Obiettivo dell'esercizio: Scriva il seguito del brano sulla vicenda di Senigallia, riprendendo subito dopo la sua ultima frase.

Passo del documento:
L’11 novembre Marcello Virgilio scriveva a M.: «lo accordo trattato e concluso costì per il signore Paulo si intende esser stato publicato in Consistorio dalla Santità di Nostro Signore» (LCSG, 2° t., p. 433). In effetti, Vitelli e Baglioni non erano contenti dei patti (lettera del 14 novembre); e solo il 27 novembre Paolo portò a Imola la ratifica finale (lettera del 28 novembre). Subito dopo, lo stesso O. andò a sovrintendere al recupero di Urbino e Camerino, mentre Cesare si spostava a Cesena: di qui, la mattina del 26 dicembre mosse in direzione di Pesaro e di Fano; il 31 dicembre puntò su Senigallia, che O. e Oliverotto, poi raggiunti da Vitellozzo, avevano appena tolta a Francesco Maria Della Rovere. Il seguito della vicenda fu narrato da M. prima in due lettere alla Signoria (1° gennaio, e s. d., ma poco dopo il 14 gennaio 1503), poi nel Modo che tenne il duca Valentino. In breve, Paolo e Francesco Orsini, Euffreducci e Vitelli «andorno l’uno dopo l’altro incontro al Duca, accompagnorollo dipoi nella terra e in casa; e, giunti in camera seco, sua Signoria li fece ritenere prigioni» (M. ai Dieci, 1° genn. 1503, LCSG, 2° t., p. 525). Vitellozzo e Oliverotto furono uccisi la sera stessa. I due Orsini rimasero in ostaggio, in attesa che papa Alessandro VI mettesse le mani su altri esponenti della famiglia. Quando il duca «intese che a Roma el papa aveva preso el cardinale Orsino, l’arcivescovo di Firenze [Rinaldo Orsini] e messer Iacopo da Santa Croce» (Modo che tenne il duca Valentino, § 59), ordinò che i due prigionieri fossero strangolati (a Castel della Pieve, il 18 gennaio). Il cardinale Giovanni Battista Orsini morì, prigioniero, il 22 febbraio 1503 (verosimilmente avvelenato); Rinaldo Orsini riuscì a salvarsi, grazie all’improvvisa morte del papa in agosto.

Estratti del dataset:

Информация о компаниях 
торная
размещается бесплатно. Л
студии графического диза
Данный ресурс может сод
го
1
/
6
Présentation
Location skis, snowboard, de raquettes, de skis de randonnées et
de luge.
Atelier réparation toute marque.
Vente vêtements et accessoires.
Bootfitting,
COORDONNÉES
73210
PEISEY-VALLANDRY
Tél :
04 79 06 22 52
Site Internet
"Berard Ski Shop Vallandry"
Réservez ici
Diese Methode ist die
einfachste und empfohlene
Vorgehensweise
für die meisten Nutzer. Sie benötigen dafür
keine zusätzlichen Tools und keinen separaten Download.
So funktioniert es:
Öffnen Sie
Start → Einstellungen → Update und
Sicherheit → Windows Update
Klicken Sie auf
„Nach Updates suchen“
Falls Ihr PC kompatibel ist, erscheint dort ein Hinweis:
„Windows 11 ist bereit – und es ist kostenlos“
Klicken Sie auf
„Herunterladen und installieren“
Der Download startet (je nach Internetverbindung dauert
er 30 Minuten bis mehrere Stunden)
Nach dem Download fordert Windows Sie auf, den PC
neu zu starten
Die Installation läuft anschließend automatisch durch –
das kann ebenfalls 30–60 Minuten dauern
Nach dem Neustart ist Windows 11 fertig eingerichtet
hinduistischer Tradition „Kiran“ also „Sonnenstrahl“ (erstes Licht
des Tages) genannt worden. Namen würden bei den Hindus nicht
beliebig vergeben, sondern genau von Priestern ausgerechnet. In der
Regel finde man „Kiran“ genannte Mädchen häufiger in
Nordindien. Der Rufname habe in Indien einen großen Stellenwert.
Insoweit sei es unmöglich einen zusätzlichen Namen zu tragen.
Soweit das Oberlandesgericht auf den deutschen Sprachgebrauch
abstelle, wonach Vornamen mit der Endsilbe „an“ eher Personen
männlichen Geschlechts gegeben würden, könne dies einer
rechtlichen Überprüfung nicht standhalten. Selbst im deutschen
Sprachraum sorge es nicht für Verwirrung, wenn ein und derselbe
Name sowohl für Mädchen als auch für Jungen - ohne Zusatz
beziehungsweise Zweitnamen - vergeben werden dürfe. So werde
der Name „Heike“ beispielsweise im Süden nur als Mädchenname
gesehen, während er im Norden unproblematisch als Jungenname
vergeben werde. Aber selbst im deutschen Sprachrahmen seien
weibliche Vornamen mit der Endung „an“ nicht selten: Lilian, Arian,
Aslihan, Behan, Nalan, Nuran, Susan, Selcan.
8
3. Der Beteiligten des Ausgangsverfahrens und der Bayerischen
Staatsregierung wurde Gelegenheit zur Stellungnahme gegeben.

Testo prodotto:
Fra la relazione stesa da M. subito dopo il fatto e la ricostruzione scritta una decina di anni dopo vi è una differenza capitale, proprio nella valutazione del comportamento dei congiurati. Nella lettera scritta dopo il 14 gennaio, M. fa propria senza alcuna riserva quella che era, evidentemente, la versione del duca, secondo la quale Orsini e Vitelli intendevano attirarlo a Senigallia per eliminarlo: «donde questo signore pensò di prevenirli [...]». Nel Modo che tenne il duca Valentino, invece, come nel Principe, i congiurati – e soprattutto O. – sono presentati quali vittime della propria stoltezza: solo nella mente di Vitellozzo si affacciò la ‘regola’ che «e’ non si debba offendere un principe e dipoi fidarsi di lui; nondimanco, persuaso da Paulo Orsino, suto con doni e con promesse corrotto da el duca, consentì ad aspettarlo» (Modo che tenne il duca Valentino, § 33).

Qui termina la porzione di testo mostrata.